Step 7 — Understand the Tax Implications

Investing generates taxable income:

  • Dividends from ETFs and shares are assessable income (with attached franking credits for Australian shares)
  • Capital gains when you sell at a profit — assets held over 12 months qualify for the 50% CGT discount
  • Keep records of every purchase (date, price, brokerage cost) to calculate your cost base at sale

See our Tax on Shares and ETF Tax Australia guides for detail.

What to Avoid as a Beginner

  • Trying to pick individual stocks before understanding the basics — broad ETFs first
  • Panic selling during market downturns — paper losses become real losses only when you sell
  • Chasing hot tips — speculative investments without understanding the risk
  • Investing money you cannot afford to lose — maintain your emergency fund separately

Frequently Asked Questions

How much money do I need to start investing in Australia? Technically as little as the price of one ETF unit — which can be under $100 for some funds. In practice, keeping brokerage costs below 1% of your investment means starting with at least $500–$1,000 per trade makes sense. Some platforms like Superhero offer $2 brokerage, making smaller amounts viable.
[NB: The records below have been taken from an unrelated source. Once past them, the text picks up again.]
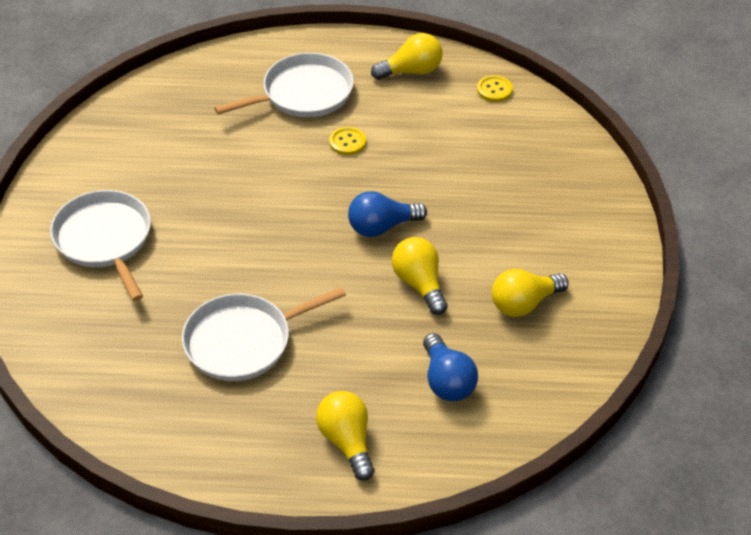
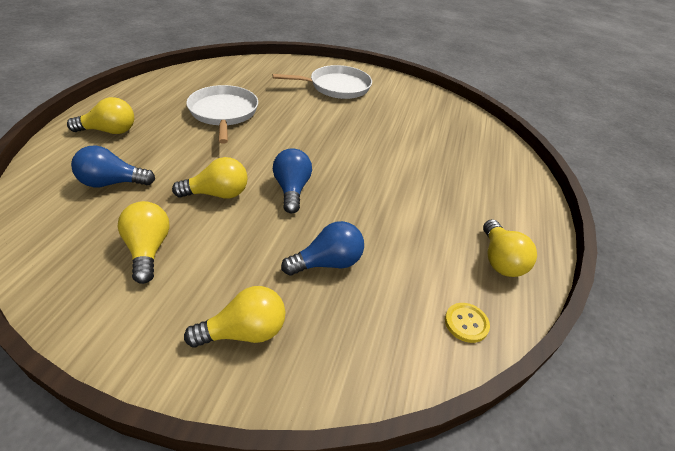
camera: 100 degrees right, 5 degrees down
(303, 93) = (467, 184): white pan -> none
(347, 142) = (400, 195): yellow button -> none
(473, 178) = (327, 263): none -> blue light bulb
(571, 209) = (244, 332): none -> yellow light bulb

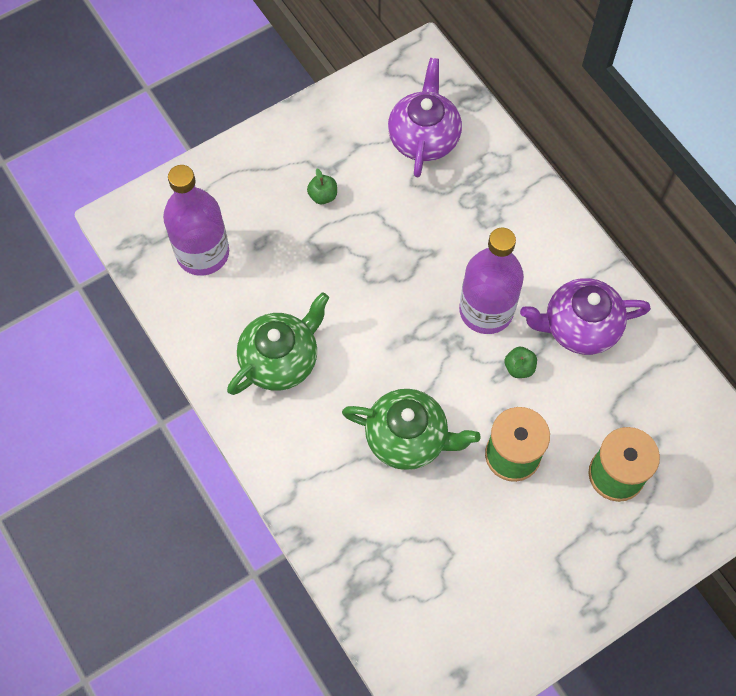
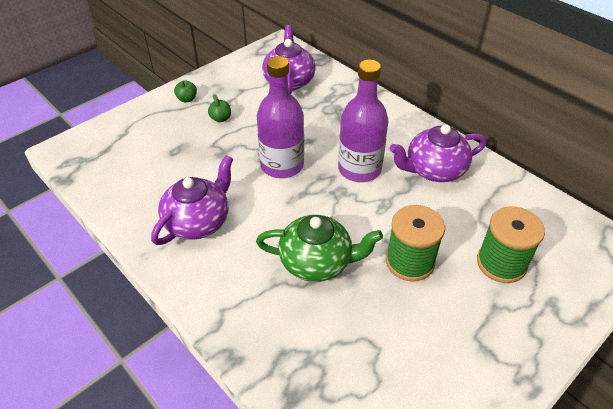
camera: 10 degrees left, 20 degrees down
(202, 253) = (129, 162): purple bottle -> purple bottle (282, 165)
(280, 359) = (198, 221): green teapot -> purple teapot
(519, 368) = (396, 201): green apple -> green apple (187, 99)

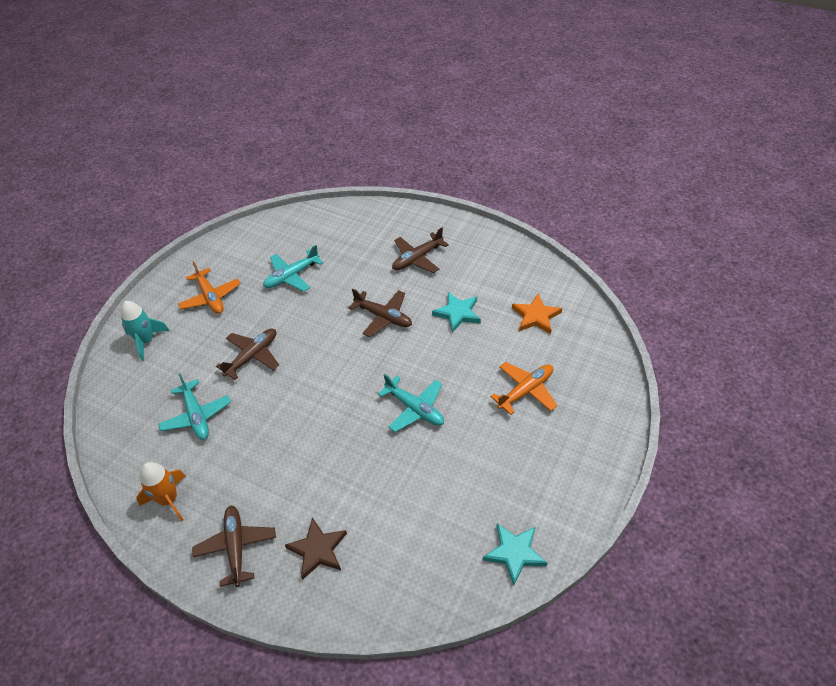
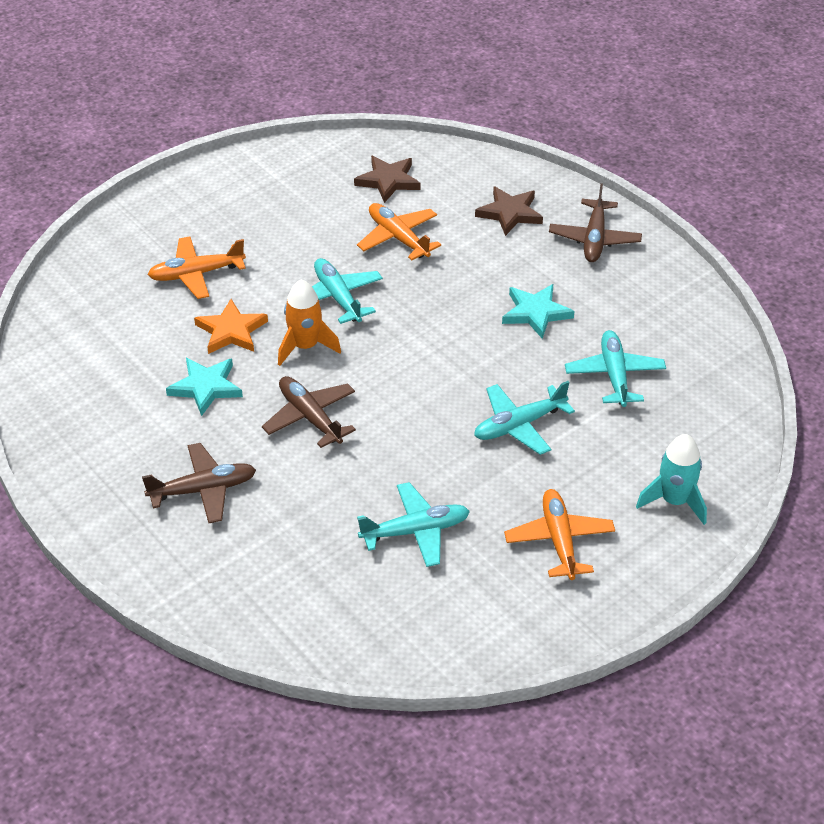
camera: 160 degrees left, 5 degrees down
(169, 499) = (662, 299): orange rocket -> orange rocket (305, 346)
(252, 356) = (519, 425): brown plane -> turquoise plane
(399, 483) = (398, 238): none -> orange plane
(439, 548) = (388, 181): none -> brown star
(515, 553) = (320, 158): turquoise star -> turquoise star (535, 313)
(536, 316) = (108, 348): orange star -> orange star (231, 331)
Do I need a financial adviser to start investing? No. Many Australians build their own investment portfolios using low-cost ETFs without using a financial adviser. However, if your situation is complex (business income, significant assets, estate planning needs), a licensed adviser can add value. You can find one through the ASIC financial advisers register.

Should I invest in super or outside super first? Super has a 15% tax rate on contributions (concessional) and investment returns, which is highly tax-efficient for most earners. However, you cannot access super until preservation age (currently 60). Building wealth both inside and outside super gives flexibility — super for retirement, a non-super portfolio for goals before 60.


This article provides general financial information only. For advice tailored to your situation, speak with a licensed financial adviser. You can find one through the ASIC financial advisers register or MoneySmart.